● PROVIDED DATA
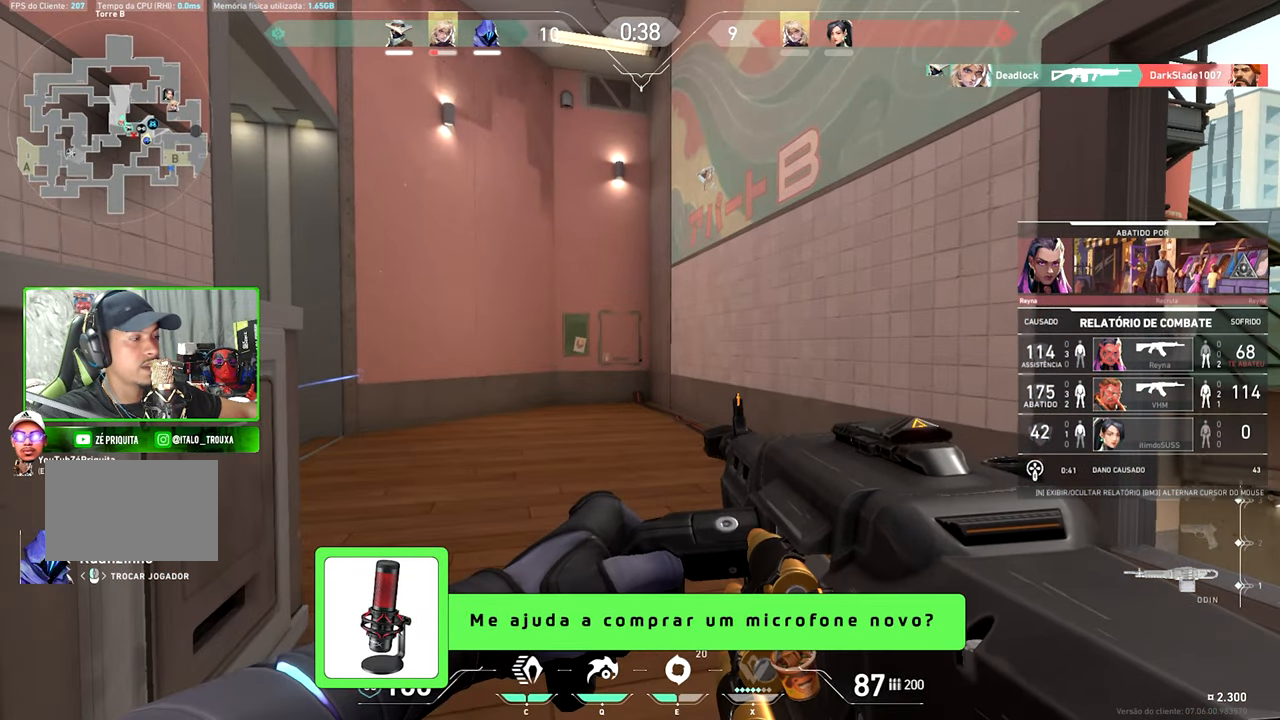
{"keys": ["v"], "mouse": [], "mouse_move": "still", "events": []}
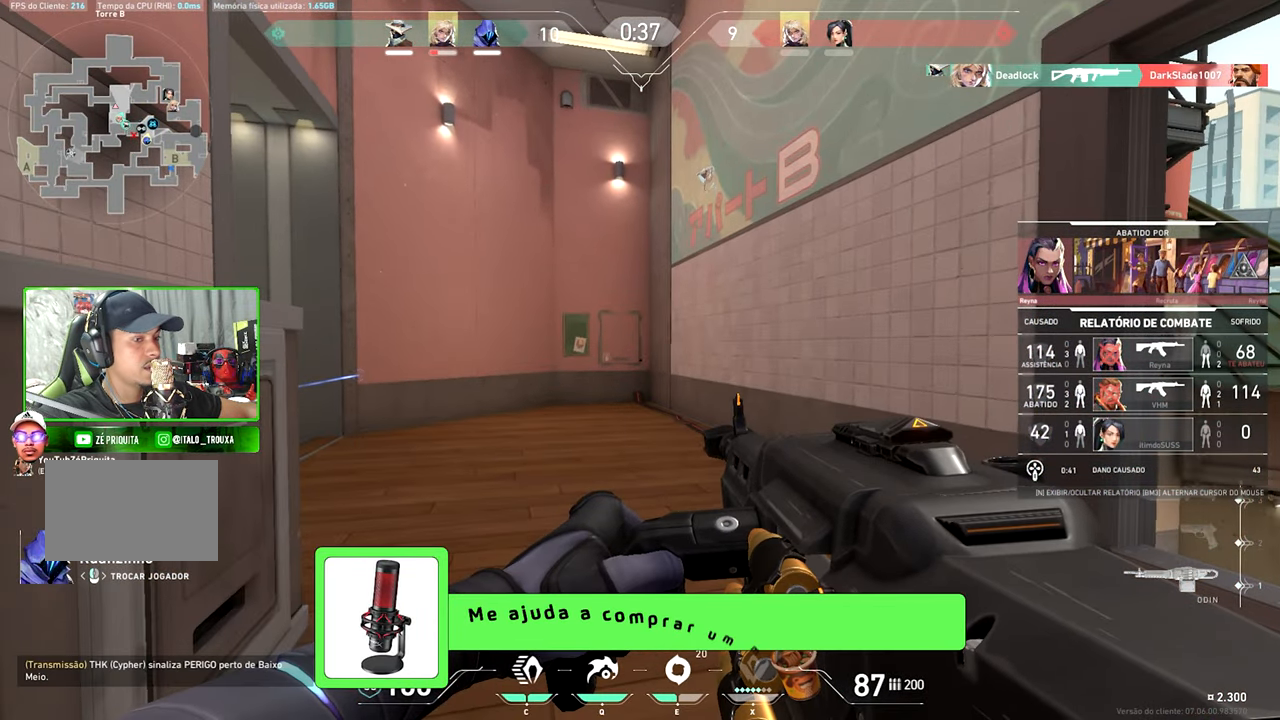
{"keys": [], "mouse": [], "mouse_move": "still", "events": [[250, "v", "up"]]}
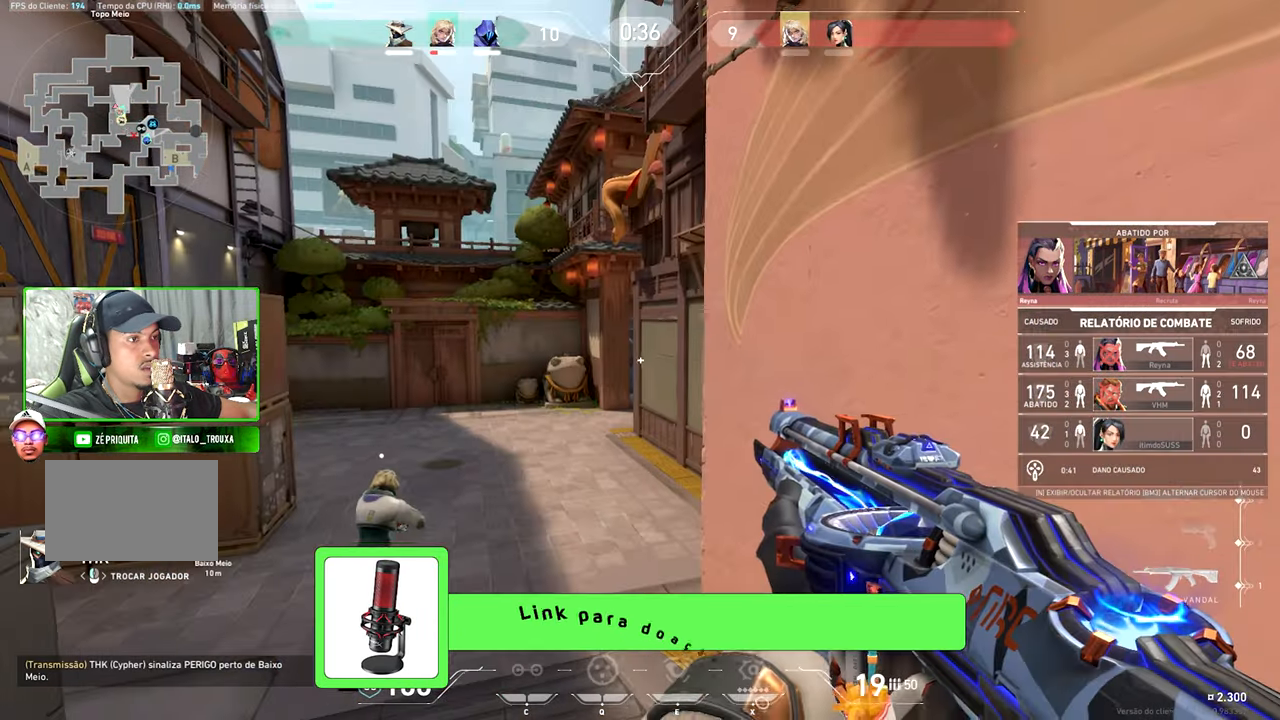
{"keys": [], "mouse": [], "mouse_move": "still", "events": []}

● TASK BRIEF
Retype the full listing above precisely. Exclude each picture you find in it.

● SOLUTION FOR THIS PROBLEM
{"keys": ["v"], "mouse": [], "mouse_move": "still", "events": []}
{"keys": [], "mouse": [], "mouse_move": "still", "events": [[250, "v", "up"]]}
{"keys": [], "mouse": [], "mouse_move": "still", "events": []}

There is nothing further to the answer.